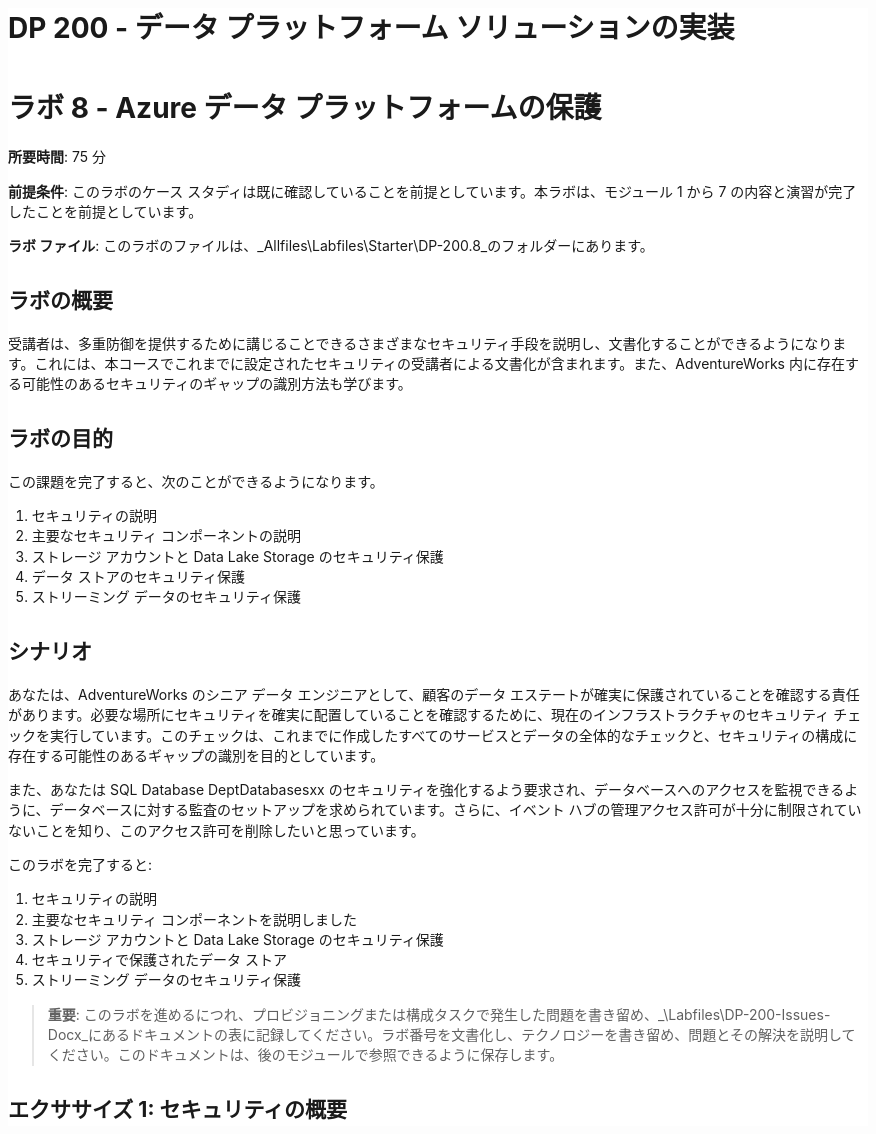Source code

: ﻿---
lab:
    title: 'Azure データ プラットフォームの保護'
    module: 'モジュール 8: Azure データ プラットフォームの保護'
---

# DP 200 - データ プラットフォーム ソリューションの実装
# ラボ 8 - Azure データ プラットフォームの保護

**所要時間**: 75 分

**前提条件**: このラボのケース スタディは既に確認していることを前提としています。本ラボは、モジュール 1 から 7 の内容と演習が完了したことを前提としています。

**ラボ ファイル**: このラボのファイルは、_Allfiles\Labfiles\Starter\DP-200.8_のフォルダーにあります。

## ラボの概要

受講者は、多重防御を提供するために講じることできるさまざまなセキュリティ手段を説明し、文書化することができるようになります。これには、本コースでこれまでに設定されたセキュリティの受講者による文書化が含まれます。また、AdventureWorks 内に存在する可能性のあるセキュリティのギャップの識別方法も学びます。

## ラボの目的
  
この課題を完了すると、次のことができるようになります。

1. セキュリティの説明
1. 主要なセキュリティ コンポーネントの説明
1. ストレージ アカウントと Data Lake Storage のセキュリティ保護
1. データ ストアのセキュリティ保護
1. ストリーミング データのセキュリティ保護

## シナリオ
  
あなたは、AdventureWorks のシニア データ エンジニアとして、顧客のデータ エステートが確実に保護されていることを確認する責任があります。必要な場所にセキュリティを確実に配置していることを確認するために、現在のインフラストラクチャのセキュリティ チェックを実行しています。このチェックは、これまでに作成したすべてのサービスとデータの全体的なチェックと、セキュリティの構成に存在する可能性のあるギャップの識別を目的としています。 

また、あなたは SQL Database DeptDatabasesxx のセキュリティを強化するよう要求され、データベースへのアクセスを監視できるように、データベースに対する監査のセットアップを求められています。さらに、イベント ハブの管理アクセス許可が十分に制限されていないことを知り、このアクセス許可を削除したいと思っています。

このラボを完了すると:

1. セキュリティの説明
1. 主要なセキュリティ コンポーネントを説明しました
1. ストレージ アカウントと Data Lake Storage のセキュリティ保護
1. セキュリティで保護されたデータ ストア
1. ストリーミング データのセキュリティ保護

> **重要**: このラボを進めるにつれ、プロビジョニングまたは構成タスクで発生した問題を書き留め、_\Labfiles\DP-200-Issues-Docx_にあるドキュメントの表に記録してください。ラボ番号を文書化し、テクノロジーを書き留め、問題とその解決を説明してください。このドキュメントは、後のモジュールで参照できるように保存します。

## エクササイズ 1: セキュリティの概要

• **Required work**
Could you output all of the entries above exactly? Leave the pictures out.

• **Answer**
Source code

: ﻿---
lab:
    title: 'Azure データ プラットフォームの保護'
    module: 'モジュール 8: Azure データ プラットフォームの保護'
---

# DP 200 - データ プラットフォーム ソリューションの実装
# ラボ 8 - Azure データ プラットフォームの保護

**所要時間**: 75 分

**前提条件**: このラボのケース スタディは既に確認していることを前提としています。本ラボは、モジュール 1 から 7 の内容と演習が完了したことを前提としています。

**ラボ ファイル**: このラボのファイルは、_Allfiles\Labfiles\Starter\DP-200.8_のフォルダーにあります。

## ラボの概要

受講者は、多重防御を提供するために講じることできるさまざまなセキュリティ手段を説明し、文書化することができるようになります。これには、本コースでこれまでに設定されたセキュリティの受講者による文書化が含まれます。また、AdventureWorks 内に存在する可能性のあるセキュリティのギャップの識別方法も学びます。

## ラボの目的
  
この課題を完了すると、次のことができるようになります。

1. セキュリティの説明
1. 主要なセキュリティ コンポーネントの説明
1. ストレージ アカウントと Data Lake Storage のセキュリティ保護
1. データ ストアのセキュリティ保護
1. ストリーミング データのセキュリティ保護

## シナリオ
  
あなたは、AdventureWorks のシニア データ エンジニアとして、顧客のデータ エステートが確実に保護されていることを確認する責任があります。必要な場所にセキュリティを確実に配置していることを確認するために、現在のインフラストラクチャのセキュリティ チェックを実行しています。このチェックは、これまでに作成したすべてのサービスとデータの全体的なチェックと、セキュリティの構成に存在する可能性のあるギャップの識別を目的としています。 

また、あなたは SQL Database DeptDatabasesxx のセキュリティを強化するよう要求され、データベースへのアクセスを監視できるように、データベースに対する監査のセットアップを求められています。さらに、イベント ハブの管理アクセス許可が十分に制限されていないことを知り、このアクセス許可を削除したいと思っています。

このラボを完了すると:

1. セキュリティの説明
1. 主要なセキュリティ コンポーネントを説明しました
1. ストレージ アカウントと Data Lake Storage のセキュリティ保護
1. セキュリティで保護されたデータ ストア
1. ストリーミング データのセキュリティ保護

> **重要**: このラボを進めるにつれ、プロビジョニングまたは構成タスクで発生した問題を書き留め、_\Labfiles\DP-200-Issues-Docx_にあるドキュメントの表に記録してください。ラボ番号を文書化し、テクノロジーを書き留め、問題とその解決を説明してください。このドキュメントは、後のモジュールで参照できるように保存します。

## エクササイズ 1: セキュリティの概要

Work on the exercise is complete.